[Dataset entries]
_ _ _ _ _ _ _

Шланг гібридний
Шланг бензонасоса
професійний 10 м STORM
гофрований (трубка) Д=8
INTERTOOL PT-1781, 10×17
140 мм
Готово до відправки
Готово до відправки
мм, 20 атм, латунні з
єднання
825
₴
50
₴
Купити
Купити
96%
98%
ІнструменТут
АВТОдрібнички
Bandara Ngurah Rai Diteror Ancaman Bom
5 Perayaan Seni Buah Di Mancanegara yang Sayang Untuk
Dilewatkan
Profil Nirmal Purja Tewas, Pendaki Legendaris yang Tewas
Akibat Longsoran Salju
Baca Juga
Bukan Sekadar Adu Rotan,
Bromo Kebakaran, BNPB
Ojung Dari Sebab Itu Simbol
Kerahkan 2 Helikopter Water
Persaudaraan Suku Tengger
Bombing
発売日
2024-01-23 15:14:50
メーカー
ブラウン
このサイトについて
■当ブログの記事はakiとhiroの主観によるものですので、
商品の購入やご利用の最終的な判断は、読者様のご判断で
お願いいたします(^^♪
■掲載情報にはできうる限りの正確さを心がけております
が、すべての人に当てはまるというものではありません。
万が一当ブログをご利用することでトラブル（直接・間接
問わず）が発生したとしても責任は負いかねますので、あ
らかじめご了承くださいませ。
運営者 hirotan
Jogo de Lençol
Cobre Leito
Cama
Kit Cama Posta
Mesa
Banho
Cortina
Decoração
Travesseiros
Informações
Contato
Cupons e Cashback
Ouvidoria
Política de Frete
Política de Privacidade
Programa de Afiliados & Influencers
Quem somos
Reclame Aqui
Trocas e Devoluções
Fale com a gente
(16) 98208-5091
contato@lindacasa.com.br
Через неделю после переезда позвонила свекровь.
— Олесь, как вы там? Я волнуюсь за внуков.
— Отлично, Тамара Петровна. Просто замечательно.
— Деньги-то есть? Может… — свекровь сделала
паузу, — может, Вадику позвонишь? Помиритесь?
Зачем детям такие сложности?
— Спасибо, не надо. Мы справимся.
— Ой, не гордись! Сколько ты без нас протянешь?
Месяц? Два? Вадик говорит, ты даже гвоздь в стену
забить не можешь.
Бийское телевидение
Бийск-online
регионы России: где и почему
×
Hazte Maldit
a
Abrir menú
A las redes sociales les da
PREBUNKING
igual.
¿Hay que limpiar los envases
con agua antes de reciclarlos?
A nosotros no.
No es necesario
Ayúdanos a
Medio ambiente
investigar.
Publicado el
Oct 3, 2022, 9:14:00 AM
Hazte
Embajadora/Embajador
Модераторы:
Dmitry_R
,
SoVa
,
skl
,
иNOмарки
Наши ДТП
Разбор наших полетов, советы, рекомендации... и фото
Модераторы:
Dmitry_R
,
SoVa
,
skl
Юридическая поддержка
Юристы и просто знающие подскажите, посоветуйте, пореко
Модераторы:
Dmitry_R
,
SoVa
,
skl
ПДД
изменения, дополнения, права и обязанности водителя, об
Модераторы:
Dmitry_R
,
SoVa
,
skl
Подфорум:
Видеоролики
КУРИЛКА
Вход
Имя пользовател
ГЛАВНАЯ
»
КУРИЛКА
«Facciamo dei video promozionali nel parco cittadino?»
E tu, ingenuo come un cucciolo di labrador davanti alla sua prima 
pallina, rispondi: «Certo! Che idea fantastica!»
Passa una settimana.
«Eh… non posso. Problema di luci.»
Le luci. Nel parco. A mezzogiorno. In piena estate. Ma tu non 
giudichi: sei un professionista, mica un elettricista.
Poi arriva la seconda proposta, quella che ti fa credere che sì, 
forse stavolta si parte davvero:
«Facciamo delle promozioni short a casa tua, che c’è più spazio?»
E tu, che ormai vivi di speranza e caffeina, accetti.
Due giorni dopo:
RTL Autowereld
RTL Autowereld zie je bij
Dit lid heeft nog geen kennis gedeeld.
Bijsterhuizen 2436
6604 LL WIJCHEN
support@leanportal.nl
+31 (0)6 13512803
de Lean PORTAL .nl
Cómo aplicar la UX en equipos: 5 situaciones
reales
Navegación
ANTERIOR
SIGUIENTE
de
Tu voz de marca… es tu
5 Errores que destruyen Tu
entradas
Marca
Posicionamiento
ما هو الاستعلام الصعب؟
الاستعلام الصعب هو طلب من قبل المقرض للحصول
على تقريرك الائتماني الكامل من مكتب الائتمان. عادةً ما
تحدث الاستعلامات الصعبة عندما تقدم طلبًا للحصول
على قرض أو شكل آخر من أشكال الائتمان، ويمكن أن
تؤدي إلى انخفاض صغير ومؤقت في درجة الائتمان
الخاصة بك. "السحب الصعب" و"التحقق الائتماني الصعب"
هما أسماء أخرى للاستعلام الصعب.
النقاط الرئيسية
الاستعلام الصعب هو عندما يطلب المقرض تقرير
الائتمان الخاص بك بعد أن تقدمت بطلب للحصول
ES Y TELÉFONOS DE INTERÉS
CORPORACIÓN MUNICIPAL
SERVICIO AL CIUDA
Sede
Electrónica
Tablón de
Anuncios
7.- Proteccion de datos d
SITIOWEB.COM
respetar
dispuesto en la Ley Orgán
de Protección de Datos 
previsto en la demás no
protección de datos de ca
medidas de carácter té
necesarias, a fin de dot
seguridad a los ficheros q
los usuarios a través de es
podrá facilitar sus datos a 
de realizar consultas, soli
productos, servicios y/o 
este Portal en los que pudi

_ _ _ _ _ _ _

* _WHAT IS NEEDED_
In the data above, how many lines contain the string "المقرض"? Answer with the number only.

* _RESPONSE TO THIS TASK_
2